-------- SUPPLIED RECORDS

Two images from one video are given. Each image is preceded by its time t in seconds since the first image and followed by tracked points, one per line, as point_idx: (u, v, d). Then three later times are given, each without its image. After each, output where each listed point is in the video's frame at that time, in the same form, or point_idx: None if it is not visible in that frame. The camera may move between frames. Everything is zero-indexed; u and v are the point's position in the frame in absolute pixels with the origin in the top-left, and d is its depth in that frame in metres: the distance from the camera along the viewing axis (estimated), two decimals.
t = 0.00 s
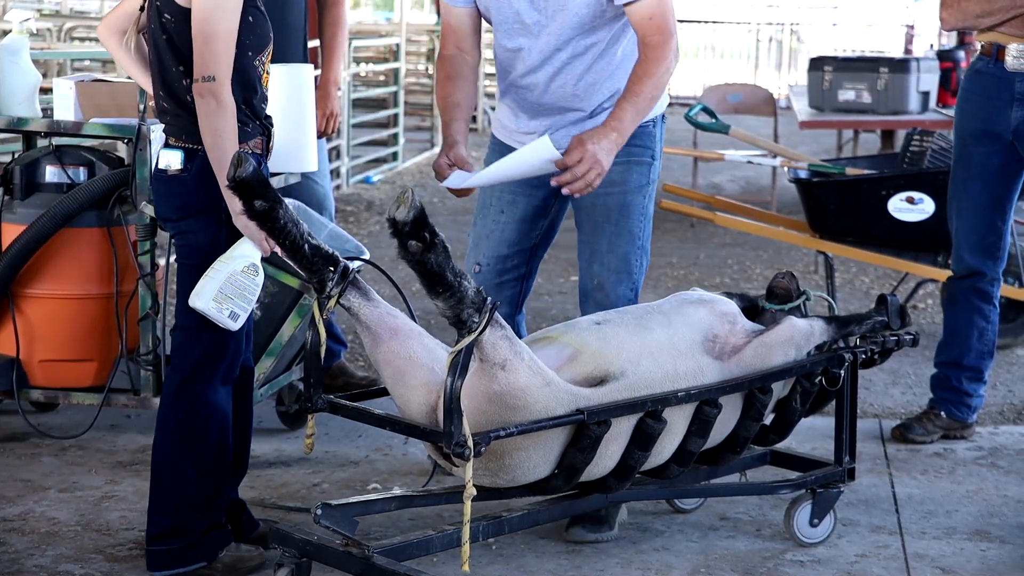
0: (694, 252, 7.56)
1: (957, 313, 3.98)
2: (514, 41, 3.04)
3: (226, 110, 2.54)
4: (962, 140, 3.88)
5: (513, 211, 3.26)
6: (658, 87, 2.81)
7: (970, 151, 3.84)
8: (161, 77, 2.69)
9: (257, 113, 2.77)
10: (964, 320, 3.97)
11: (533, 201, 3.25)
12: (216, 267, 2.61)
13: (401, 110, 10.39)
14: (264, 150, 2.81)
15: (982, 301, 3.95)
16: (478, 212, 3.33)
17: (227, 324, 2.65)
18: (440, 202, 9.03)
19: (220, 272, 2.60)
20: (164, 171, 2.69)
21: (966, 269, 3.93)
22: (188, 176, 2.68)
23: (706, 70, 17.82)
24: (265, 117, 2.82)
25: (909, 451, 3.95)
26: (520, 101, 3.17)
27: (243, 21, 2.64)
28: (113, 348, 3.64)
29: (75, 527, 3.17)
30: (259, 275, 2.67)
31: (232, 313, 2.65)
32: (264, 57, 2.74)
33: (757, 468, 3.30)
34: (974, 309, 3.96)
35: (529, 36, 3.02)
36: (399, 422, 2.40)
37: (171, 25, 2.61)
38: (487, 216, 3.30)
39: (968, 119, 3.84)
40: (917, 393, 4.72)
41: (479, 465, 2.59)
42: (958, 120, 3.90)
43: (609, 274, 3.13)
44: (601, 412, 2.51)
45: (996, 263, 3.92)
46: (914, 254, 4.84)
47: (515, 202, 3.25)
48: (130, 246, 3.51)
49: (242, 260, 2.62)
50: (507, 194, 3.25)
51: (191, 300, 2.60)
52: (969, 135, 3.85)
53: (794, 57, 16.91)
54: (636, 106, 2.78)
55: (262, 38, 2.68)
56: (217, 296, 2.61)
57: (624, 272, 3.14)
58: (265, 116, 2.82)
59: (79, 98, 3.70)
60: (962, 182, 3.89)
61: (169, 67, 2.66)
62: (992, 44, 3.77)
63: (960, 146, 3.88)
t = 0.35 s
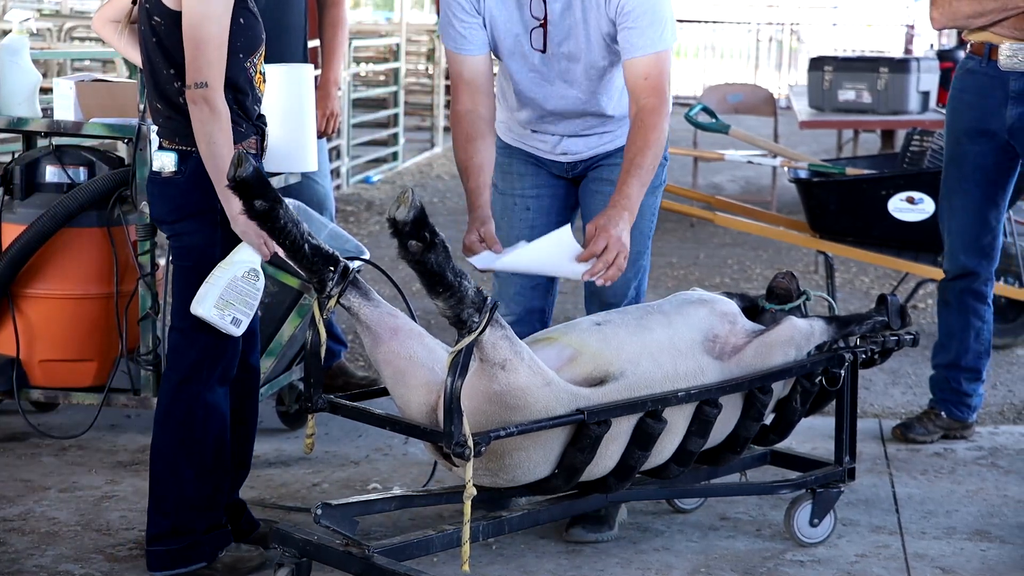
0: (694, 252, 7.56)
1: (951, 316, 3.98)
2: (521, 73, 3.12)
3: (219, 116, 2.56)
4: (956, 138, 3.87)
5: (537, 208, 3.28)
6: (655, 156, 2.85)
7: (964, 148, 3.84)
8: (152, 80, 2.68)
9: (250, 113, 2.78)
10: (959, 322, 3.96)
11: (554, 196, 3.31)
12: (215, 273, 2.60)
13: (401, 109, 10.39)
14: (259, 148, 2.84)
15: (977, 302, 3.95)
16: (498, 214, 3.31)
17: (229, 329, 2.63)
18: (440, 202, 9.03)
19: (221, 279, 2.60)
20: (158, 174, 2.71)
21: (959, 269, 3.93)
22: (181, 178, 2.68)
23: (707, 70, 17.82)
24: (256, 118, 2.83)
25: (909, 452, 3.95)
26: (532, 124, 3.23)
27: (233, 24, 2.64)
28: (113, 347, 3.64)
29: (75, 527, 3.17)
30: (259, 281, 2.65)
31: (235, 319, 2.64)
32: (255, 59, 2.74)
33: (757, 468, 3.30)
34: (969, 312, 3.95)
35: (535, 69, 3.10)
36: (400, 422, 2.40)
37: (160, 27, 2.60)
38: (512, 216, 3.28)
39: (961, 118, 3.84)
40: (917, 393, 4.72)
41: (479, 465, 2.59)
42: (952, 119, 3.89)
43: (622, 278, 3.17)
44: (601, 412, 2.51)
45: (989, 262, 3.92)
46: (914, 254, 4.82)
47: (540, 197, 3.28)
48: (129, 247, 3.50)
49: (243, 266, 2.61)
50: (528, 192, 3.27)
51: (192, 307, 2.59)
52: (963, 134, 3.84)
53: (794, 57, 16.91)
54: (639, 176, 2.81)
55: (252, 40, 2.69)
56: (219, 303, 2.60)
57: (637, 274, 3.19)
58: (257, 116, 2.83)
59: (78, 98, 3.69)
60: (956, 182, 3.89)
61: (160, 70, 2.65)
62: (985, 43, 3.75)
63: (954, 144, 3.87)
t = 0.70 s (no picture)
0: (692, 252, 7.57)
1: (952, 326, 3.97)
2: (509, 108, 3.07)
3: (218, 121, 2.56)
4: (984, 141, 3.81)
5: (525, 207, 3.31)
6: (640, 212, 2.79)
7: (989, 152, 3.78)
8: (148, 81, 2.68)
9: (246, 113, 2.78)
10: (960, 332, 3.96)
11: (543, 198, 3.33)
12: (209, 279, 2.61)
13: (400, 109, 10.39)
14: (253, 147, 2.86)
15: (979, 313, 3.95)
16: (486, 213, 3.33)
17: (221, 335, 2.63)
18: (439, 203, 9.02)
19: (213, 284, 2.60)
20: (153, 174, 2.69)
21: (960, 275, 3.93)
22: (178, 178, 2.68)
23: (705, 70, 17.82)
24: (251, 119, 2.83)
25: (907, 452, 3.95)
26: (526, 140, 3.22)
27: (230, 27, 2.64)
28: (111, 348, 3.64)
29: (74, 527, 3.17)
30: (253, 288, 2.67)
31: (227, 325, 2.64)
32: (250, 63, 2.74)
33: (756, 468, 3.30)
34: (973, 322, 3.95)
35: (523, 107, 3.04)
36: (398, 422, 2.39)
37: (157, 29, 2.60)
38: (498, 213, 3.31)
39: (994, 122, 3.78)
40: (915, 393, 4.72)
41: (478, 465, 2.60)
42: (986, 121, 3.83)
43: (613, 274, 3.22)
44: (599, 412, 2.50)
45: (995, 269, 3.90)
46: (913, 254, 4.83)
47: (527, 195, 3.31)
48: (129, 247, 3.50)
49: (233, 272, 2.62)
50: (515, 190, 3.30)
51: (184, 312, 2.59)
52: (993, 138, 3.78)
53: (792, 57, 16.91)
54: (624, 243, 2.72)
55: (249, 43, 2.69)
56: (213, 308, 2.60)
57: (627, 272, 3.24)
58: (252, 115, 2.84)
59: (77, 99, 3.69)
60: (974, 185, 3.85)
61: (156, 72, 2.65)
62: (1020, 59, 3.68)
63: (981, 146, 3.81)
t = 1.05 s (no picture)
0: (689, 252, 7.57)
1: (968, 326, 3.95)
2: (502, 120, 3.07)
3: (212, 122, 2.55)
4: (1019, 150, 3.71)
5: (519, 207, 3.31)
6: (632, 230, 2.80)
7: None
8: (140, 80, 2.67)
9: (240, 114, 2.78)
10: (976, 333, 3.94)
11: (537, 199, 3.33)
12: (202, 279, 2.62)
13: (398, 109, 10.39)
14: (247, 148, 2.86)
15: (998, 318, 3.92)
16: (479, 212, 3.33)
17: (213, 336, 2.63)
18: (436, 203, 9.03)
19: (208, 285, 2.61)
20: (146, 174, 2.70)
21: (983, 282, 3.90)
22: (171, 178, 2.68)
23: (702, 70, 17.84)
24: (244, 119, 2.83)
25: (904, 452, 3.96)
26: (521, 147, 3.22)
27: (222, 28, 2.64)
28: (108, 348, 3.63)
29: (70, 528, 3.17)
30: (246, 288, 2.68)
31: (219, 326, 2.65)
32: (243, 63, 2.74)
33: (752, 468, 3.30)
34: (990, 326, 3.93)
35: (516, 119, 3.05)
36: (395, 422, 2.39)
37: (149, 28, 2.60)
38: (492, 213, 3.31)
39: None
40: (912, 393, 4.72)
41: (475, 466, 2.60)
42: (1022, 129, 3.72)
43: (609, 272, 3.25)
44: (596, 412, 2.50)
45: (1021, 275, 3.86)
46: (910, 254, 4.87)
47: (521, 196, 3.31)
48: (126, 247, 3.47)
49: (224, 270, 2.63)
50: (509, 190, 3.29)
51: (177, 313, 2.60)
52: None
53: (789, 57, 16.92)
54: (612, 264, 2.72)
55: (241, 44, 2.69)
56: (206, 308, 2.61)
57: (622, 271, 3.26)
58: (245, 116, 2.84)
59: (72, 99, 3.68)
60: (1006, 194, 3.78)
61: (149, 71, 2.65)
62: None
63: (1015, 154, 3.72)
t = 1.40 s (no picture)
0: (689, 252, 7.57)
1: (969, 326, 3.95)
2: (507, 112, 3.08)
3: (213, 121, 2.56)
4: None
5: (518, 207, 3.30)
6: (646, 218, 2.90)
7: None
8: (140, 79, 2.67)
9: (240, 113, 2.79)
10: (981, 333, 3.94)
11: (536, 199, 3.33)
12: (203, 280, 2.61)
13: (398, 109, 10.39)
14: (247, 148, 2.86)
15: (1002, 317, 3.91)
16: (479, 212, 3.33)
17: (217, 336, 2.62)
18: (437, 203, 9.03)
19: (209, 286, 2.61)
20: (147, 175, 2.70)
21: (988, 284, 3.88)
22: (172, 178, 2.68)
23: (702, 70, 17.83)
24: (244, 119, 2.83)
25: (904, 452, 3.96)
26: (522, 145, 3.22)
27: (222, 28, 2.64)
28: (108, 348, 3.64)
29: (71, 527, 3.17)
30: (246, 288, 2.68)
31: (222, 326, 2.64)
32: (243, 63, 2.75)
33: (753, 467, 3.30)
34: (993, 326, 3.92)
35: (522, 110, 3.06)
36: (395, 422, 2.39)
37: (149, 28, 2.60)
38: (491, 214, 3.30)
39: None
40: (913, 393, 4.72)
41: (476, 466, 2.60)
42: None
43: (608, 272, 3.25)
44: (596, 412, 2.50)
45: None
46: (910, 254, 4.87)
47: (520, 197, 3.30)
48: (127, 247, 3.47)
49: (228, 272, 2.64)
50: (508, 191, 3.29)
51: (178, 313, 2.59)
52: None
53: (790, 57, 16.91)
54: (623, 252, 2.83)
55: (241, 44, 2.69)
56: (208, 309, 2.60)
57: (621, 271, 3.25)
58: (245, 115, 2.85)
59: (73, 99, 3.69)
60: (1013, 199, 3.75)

----------------

## REQUIREMENT
Copy out the listing above from the line containing "5: (513, 211, 3.26)" to the line containing "14: (259, 148, 2.84)", both included, exactly as written and minus the images.

## RESPONSE BELOW
5: (513, 211, 3.26)
6: (658, 87, 2.81)
7: (970, 151, 3.84)
8: (161, 77, 2.69)
9: (257, 113, 2.77)
10: (964, 320, 3.97)
11: (533, 201, 3.25)
12: (216, 267, 2.61)
13: (401, 110, 10.39)
14: (264, 150, 2.81)
15: (982, 301, 3.95)
16: (478, 212, 3.33)
17: (227, 324, 2.65)
18: (440, 202, 9.03)
19: (220, 272, 2.60)
20: (164, 171, 2.69)
21: (966, 269, 3.93)
22: (188, 176, 2.68)
23: (706, 70, 17.82)
24: (265, 117, 2.82)
25: (909, 451, 3.95)
26: (520, 101, 3.17)
27: (243, 21, 2.64)
28: (113, 348, 3.64)
29: (75, 527, 3.17)
30: (259, 275, 2.67)
31: (232, 313, 2.65)
32: (264, 57, 2.74)
33: (757, 468, 3.30)
34: (974, 309, 3.96)
35: (529, 36, 3.02)
36: (399, 422, 2.40)
37: (171, 25, 2.61)
38: (487, 216, 3.30)
39: (968, 119, 3.84)
40: (917, 393, 4.72)
41: (479, 465, 2.59)
42: (958, 120, 3.90)
43: (609, 274, 3.13)
44: (601, 412, 2.51)
45: (996, 263, 3.92)
46: (914, 254, 4.84)
47: (515, 202, 3.25)
48: (130, 246, 3.51)
49: (242, 260, 2.62)
50: (507, 194, 3.25)
51: (191, 300, 2.60)
52: (969, 135, 3.85)
53: (794, 57, 16.91)
54: (636, 106, 2.78)
55: (262, 38, 2.68)
56: (217, 296, 2.61)
57: (624, 272, 3.14)
58: (265, 116, 2.82)
59: (79, 98, 3.70)
60: (962, 182, 3.89)
61: (169, 67, 2.66)
62: (992, 44, 3.77)
63: (960, 146, 3.88)
t = 0.35 s
0: (694, 252, 7.56)
1: (951, 316, 3.98)
2: (521, 73, 3.12)
3: (219, 116, 2.56)
4: (956, 138, 3.87)
5: (537, 208, 3.28)
6: (655, 156, 2.85)
7: (964, 148, 3.84)
8: (152, 80, 2.68)
9: (250, 113, 2.78)
10: (959, 322, 3.96)
11: (554, 196, 3.31)
12: (215, 273, 2.60)
13: (401, 109, 10.39)
14: (259, 148, 2.84)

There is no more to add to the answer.